Thomas wrote:

> How can I hold a reference to a ruby object outside the interpreter?
> Ie, how can I prevent it from being garbage collected if my (external)
> reference is the only one.
> 
> In .net I can use a System.Runtime.InteropServices.GCHandle if I want
> to hold a reference to a managed object in unmanaged code.
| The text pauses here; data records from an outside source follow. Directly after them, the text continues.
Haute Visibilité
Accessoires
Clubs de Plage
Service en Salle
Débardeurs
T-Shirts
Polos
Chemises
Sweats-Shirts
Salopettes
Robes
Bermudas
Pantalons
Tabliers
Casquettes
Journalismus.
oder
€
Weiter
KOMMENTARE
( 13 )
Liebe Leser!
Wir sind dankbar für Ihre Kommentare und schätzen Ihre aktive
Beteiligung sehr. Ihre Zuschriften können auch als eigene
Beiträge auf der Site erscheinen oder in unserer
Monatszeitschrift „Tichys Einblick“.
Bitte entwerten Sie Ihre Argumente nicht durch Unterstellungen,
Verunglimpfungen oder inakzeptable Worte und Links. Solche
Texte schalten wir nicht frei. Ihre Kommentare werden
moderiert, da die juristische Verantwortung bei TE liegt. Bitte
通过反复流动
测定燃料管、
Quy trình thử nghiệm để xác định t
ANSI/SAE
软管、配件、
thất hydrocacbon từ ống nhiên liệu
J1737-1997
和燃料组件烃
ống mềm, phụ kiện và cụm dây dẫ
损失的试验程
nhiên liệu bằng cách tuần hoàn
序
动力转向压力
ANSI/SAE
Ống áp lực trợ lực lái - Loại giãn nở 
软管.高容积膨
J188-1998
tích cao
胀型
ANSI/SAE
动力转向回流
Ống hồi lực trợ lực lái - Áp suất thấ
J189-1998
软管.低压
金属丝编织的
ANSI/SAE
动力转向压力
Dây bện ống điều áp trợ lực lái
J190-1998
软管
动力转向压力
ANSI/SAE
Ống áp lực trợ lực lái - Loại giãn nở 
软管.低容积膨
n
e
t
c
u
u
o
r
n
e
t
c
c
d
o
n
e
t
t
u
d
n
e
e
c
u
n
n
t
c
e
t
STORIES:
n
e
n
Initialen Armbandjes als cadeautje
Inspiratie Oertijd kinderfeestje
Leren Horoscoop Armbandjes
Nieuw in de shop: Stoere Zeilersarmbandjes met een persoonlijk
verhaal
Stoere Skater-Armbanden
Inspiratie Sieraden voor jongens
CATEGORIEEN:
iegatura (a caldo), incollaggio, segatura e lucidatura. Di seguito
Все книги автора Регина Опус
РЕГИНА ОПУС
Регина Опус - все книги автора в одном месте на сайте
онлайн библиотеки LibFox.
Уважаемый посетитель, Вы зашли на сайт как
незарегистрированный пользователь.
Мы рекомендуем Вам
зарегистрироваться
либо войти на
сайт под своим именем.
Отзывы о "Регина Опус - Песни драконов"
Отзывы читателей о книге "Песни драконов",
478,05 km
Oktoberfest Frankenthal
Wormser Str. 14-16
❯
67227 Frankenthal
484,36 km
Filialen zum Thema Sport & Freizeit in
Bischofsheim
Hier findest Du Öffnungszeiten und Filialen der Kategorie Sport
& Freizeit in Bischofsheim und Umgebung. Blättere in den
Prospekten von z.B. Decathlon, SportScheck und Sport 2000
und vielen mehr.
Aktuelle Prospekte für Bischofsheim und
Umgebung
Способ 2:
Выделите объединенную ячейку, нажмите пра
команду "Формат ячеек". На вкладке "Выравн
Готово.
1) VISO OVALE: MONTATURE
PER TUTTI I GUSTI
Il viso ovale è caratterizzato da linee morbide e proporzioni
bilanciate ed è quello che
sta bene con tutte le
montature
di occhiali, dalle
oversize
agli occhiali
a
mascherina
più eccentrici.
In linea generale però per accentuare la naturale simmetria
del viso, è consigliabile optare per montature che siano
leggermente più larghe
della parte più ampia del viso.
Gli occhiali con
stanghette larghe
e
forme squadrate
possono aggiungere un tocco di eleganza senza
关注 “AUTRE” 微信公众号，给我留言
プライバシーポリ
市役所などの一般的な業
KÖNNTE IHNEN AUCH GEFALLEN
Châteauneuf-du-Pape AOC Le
Calling
> GCHandle.Alloc(object anObject) pins the objects address so the GC
> will never move it and prevents the object from being gc'ed before the
> handle is release by calling its Free() method.
> 
> What is the equivalent technique in ruby?

There are several ways you can do this:

If the VALUE (which is the C data type that points to a Ruby object) is 
on the stack, so long as it doesn't go out of scope, Ruby will not 
collect the object.  This means that, for objects you create for use 
during a function call, you don't need to do ANYTHING; Ruby protects it 
until your function returns.

Another way to do it is to create a C VALUE variable globally or as part 
of a class.  You can call rb_gc_register_address to register the memory 
space holding the VALUE.  So long as your variable exists, Ruby protects 
the object it points to.  When you are done with the object, call 
rb_gc_unregister_address.

If you don't have a fixed memory location holding a VALUE, you can just 
called rb_global_variable to register the object as an unnamed global, 
and it will NEVER get collected.  This is sort of brutal and can lead to 
memory leaks because the object never goes away.

The last way I know of is if you use Data_Make_Struct or 
Data_Wrap_Struct to wrap your own C data type (a struct or whatever) as 
a Ruby object, and your data type has VALUEs pointing to objects and you 
want them to be treated as "children" to your object.  You must provide 
a "mark" function which marks those VALUEs when your object gets marked 
(making them ineligible for collection).